My issues with it are as follows:
I think the OppOpp is weighted too high and I'd find some way to lower it slightly.
Second, Since there is so much parity in the game, the QWB doesn't accurately reflect the quality of teams you beat. I mean really, number 20 is not so much different than number 30. I'd lower the QWB cutoff to top 10 teams vs top 20 or 15.
three, it seems to me that once a team clinches a spot, they don't play quite as hard as they did previously. it's not egregious, but enough to make a difference. so i'd find a way to reduce the effect of beating a team that has already clinched.
 
Re: How to improve the Pairwise

(copied from the other thread)

If you introduce a fourth criteria, you open the system up to that many more 2-2 pair ties which would result in more ties broken by RPI.
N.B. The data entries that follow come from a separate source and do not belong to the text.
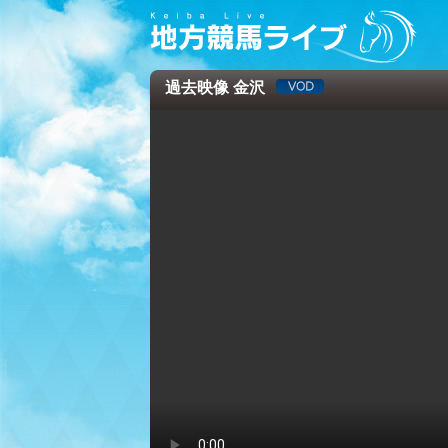
過去映像 金沢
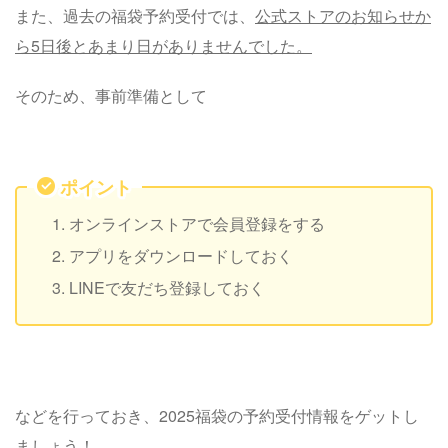
また、過去の福袋予約受付では、
公式ストアのお知らせか
ら5日後とあまり日がありませんでした。
そのため、事前準備として
ポイント
オンラインストアで会員登録をする
アプリをダウンロードしておく
LINEで友だち登録しておく
などを行っておき、2025福袋の予約受付情報をゲットし
ましょう！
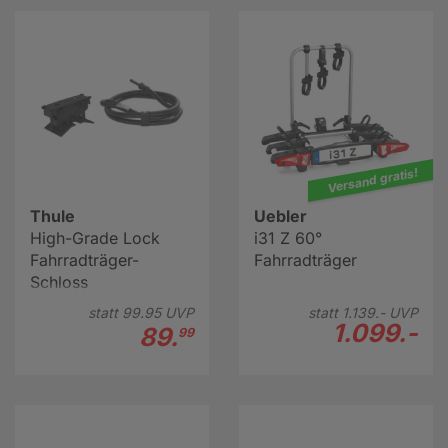
Versand gratis!
Thule
Uebler
High-Grade Lock
i31 Z 60°
Fahrradträger-
Fahrradträger
Schloss
statt
99.
95
UVP
statt
1.139.-
UVP
1.099.-
89.
99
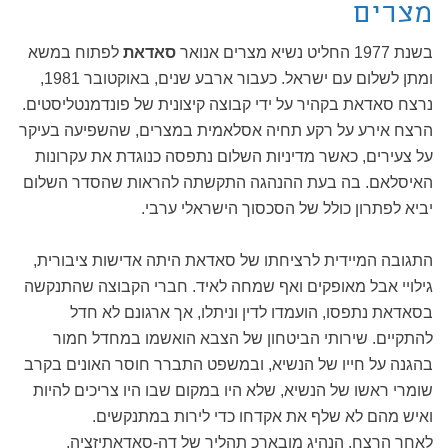
מצרים
בשנת 1977 החליט נשיא מצרים אנואר
סאדאת
לפתוח במשא
ומתן לשלום עם ישראל. כעבור ארבע שנים, באוקטובר 1981,
נרצח סאדאת בקהיר על ידי קבוצה קיצונית של פונדמנטליסטים.
הרצח אירע על רקע תחיה אסלאמית במצרים, שהשפיעה בעיקר
על צעירים, כאשר מדיניות השלום נתפסה כנוגדת את עקרונות
האיסלאם. בה בעת ההנהגה התקשתה להראות שהסדר השלום
יביא לפתרון כולל של הסכסוך הישראלי ערבי.
התגובה המיידית לרציחתו של סאדאת היתה אדישות ציבורית,
גילויי אבל מאופקים ואף שמחה לאיד. חברי הקבוצה שהתנקשה
בסאדאת נתפסו, הועמדו לדין וניתלו, אך ארגונם לא חדל
להתקיים. שירותי הביטחון של הצבא הואשמו במחדל חמור
בהגנה על חייו של הנשיא, ובמשפט התברר חוסר האונים בקרב
שומרי ראשו של הנשיא, שלא היו במקום שבו היו צריכים להיות
ואיש מהם לא שלף את אקדחו כדי לירות במתנקשים.
לאחר הרצח, הנהיג מובארכ תהליך של דה-סאדאתיזציה,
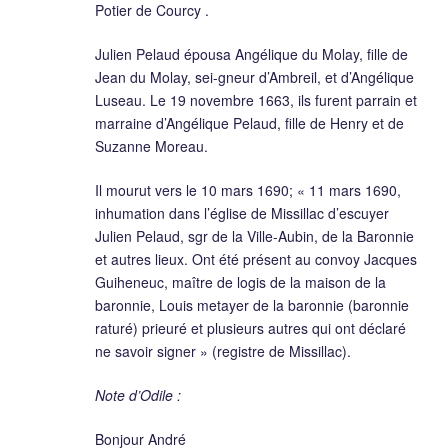
Potier de Courcy .
Julien Pelaud épousa Angélique du Molay, fille de
Jean du Molay, sei-gneur d’Ambreil, et d’Angélique
Luseau. Le 19 novembre 1663, ils furent parrain et
marraine d’Angélique Pelaud, fille de Henry et de
Suzanne Moreau.
Il mourut vers le 10 mars 1690; « 11 mars 1690,
inhumation dans l’église de Missillac d’escuyer
Julien Pelaud, sgr de la Ville-Aubin, de la Baronnie
et autres lieux. Ont été présent au convoy Jacques
Guiheneuc, maître de logis de la maison de la
baronnie, Louis metayer de la baronnie (baronnie
raturé) prieuré et plusieurs autres qui ont déclaré
ne savoir signer » (registre de Missillac).
Note d’Odile :
Bonjour André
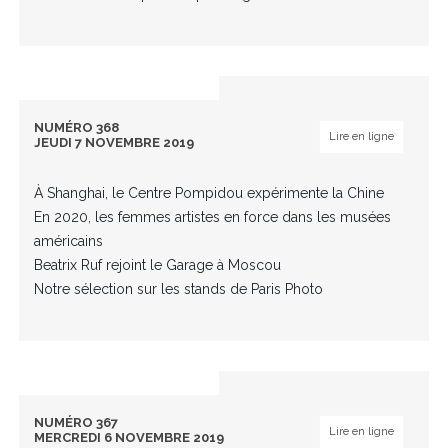
NUMÉRO 368
Lire en ligne
JEUDI 7 NOVEMBRE 2019
À Shanghai, le Centre Pompidou expérimente la Chine
En 2020, les femmes artistes en force dans les musées
américains
Beatrix Ruf rejoint le Garage à Moscou
Notre sélection sur les stands de Paris Photo
NUMÉRO 367
Lire en ligne
MERCREDI 6 NOVEMBRE 2019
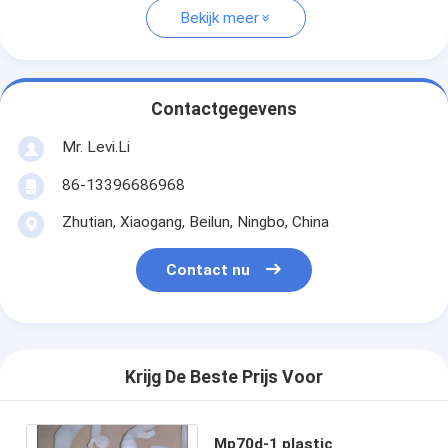
Bekijk meer
Contactgegevens
Mr. Levi.Li
86-13396686968
Zhutian, Xiaogang, Beilun, Ningbo, China
Contact nu
Krijg De Beste Prijs Voor
Mp70d-1 plastic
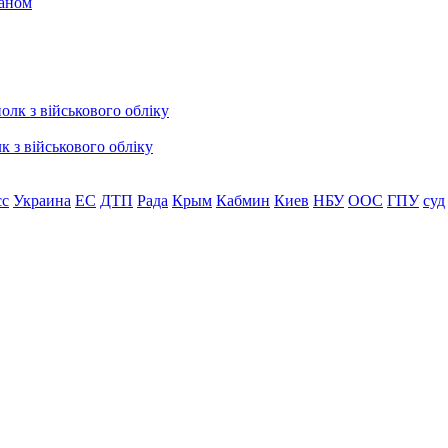
раном
к з військового обліку
сс
Украина
ЕС
ДТП
Рада
Крым
Кабмин
Киев
НБУ
ООС
ГПУ
суд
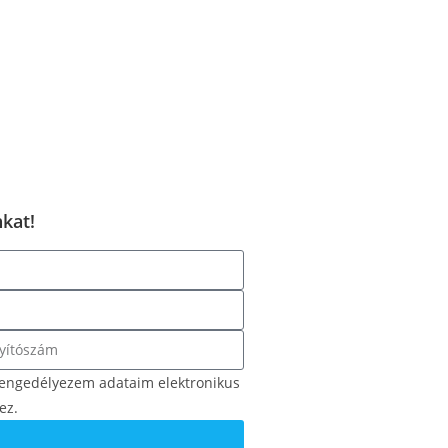
kat!
s engedélyezem adataim elektronikus
ez.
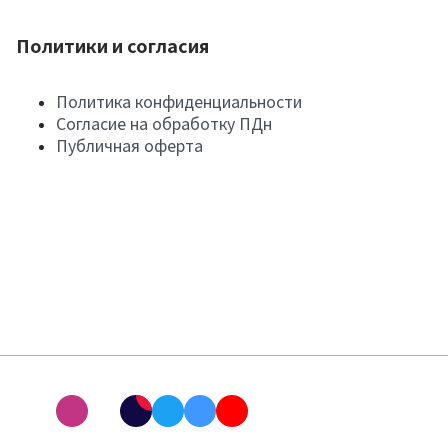
Политики и согласия
Политика конфиденциальности
Согласие на обработку ПДн
Публичная оферта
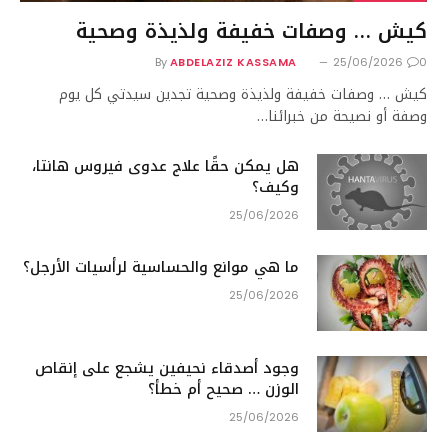
كيش … وصفات خفيفة ولذيذة وصحية
By
ABDELAZIZ KASSAMA
25/06/2026
0
كيش … وصفات خفيفة ولذيذة وصحية تجدين سيدتي كل يوم
وصفة أو نصيحة من خبرائنا…
هل يمكن حقًا علاج عدوى فيروس هانتا،
وكيف؟
25/06/2026
ما هي موانع والحساسية لرأسيات الأرجل؟
25/06/2026
وجود أصدقاء نحيفين يشجع على إنقاص
الوزن … صحيح أم خطأ؟
25/06/2026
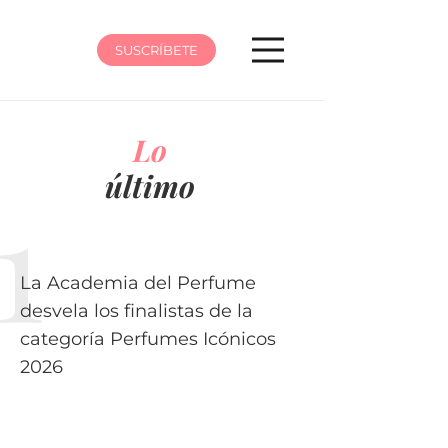
SUSCRÍBETE
Lo
último
La Academia del Perfume
desvela los finalistas de la
categoría Perfumes Icónicos
2026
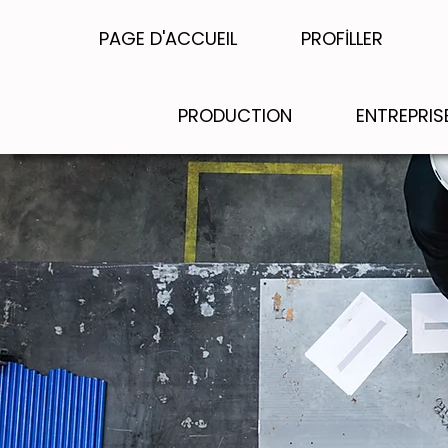
PAGE D'ACCUEIL
PROFİLLER
PRODUCTION
ENTREPRIS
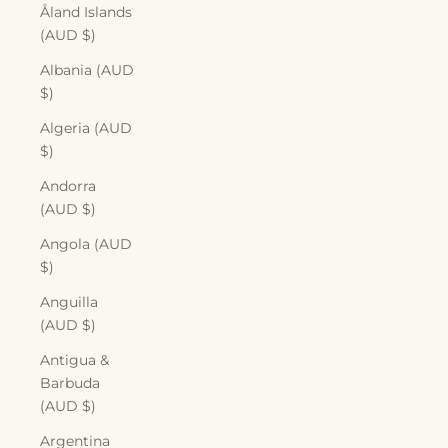
Åland Islands
(AUD $)
Albania (AUD
$)
Algeria (AUD
$)
Andorra
(AUD $)
Angola (AUD
$)
Anguilla
(AUD $)
Antigua &
Barbuda
(AUD $)
Argentina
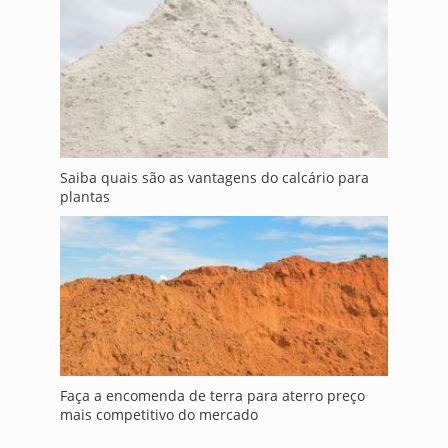
Saiba quais são as vantagens do calcário para
plantas
Faça a encomenda de terra para aterro preço
mais competitivo do mercado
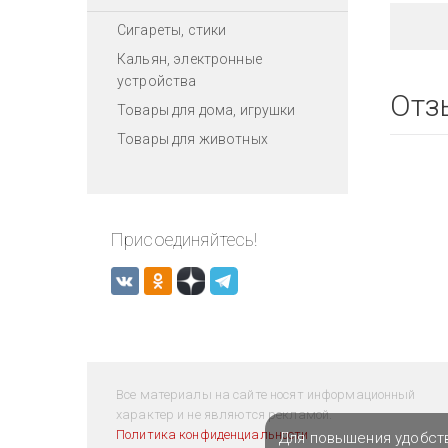
Сигареты, стики
Кальян, электронные
устройства
Отз
Товары для дома, игрушки
Товары для животных
Присоединяйтесь!
Все материалы на сайте носят информационный
характер и не являются рекламой.
Политика конфиденциальности
Для повышения удобст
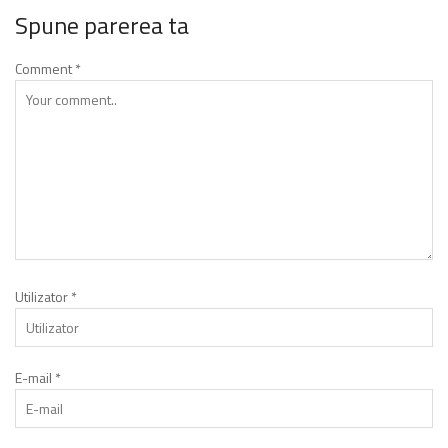
Spune parerea ta
Comment
*
Utilizator
*
E-mail
*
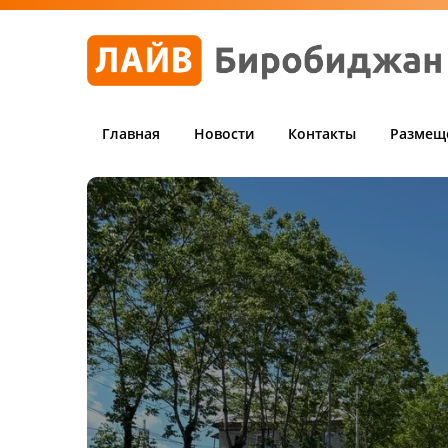
Главная
Новости
Контакты
Размещ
If the fourth criteria is one in which all or most teams will have data, it will result in fewer ties overall, because H2H comes up in maybe 1/3 of team comparisons and often less (depending on a team's conference they're playing maybe as few as 12 or as many as 20 opponents over the course of the season). That means that currently, most comparisons are decided only by RPI and common opponents, and since the RPI is the tiebreaker, that means most comparisons are really decided only by RPI because common opponents alone isn't enough to overcome RPI.
 
Re: How to improve the Pairwise

theres really nothing wrong with it. conference winners get AQs which i know is controversial to begin in. But win ur games. Thats all that matters. Bad losses are gonna hurt u

I brought up injuries or missing key players (World juniors, suspensions) and when(young inexperienced in the fall(freshmen) vs spring) you play strong/weak teams are big factors.
Not sure how you would do this mathematically. Maybe weighting factors?

The biggest thing would be to get the NCAA to let them play more games (non-conference) later in the year. It is weighted way too heavily on results early in the year.

SCSU swept Minnesota in Nov but I don't know if we get the same result if we play them in Feb.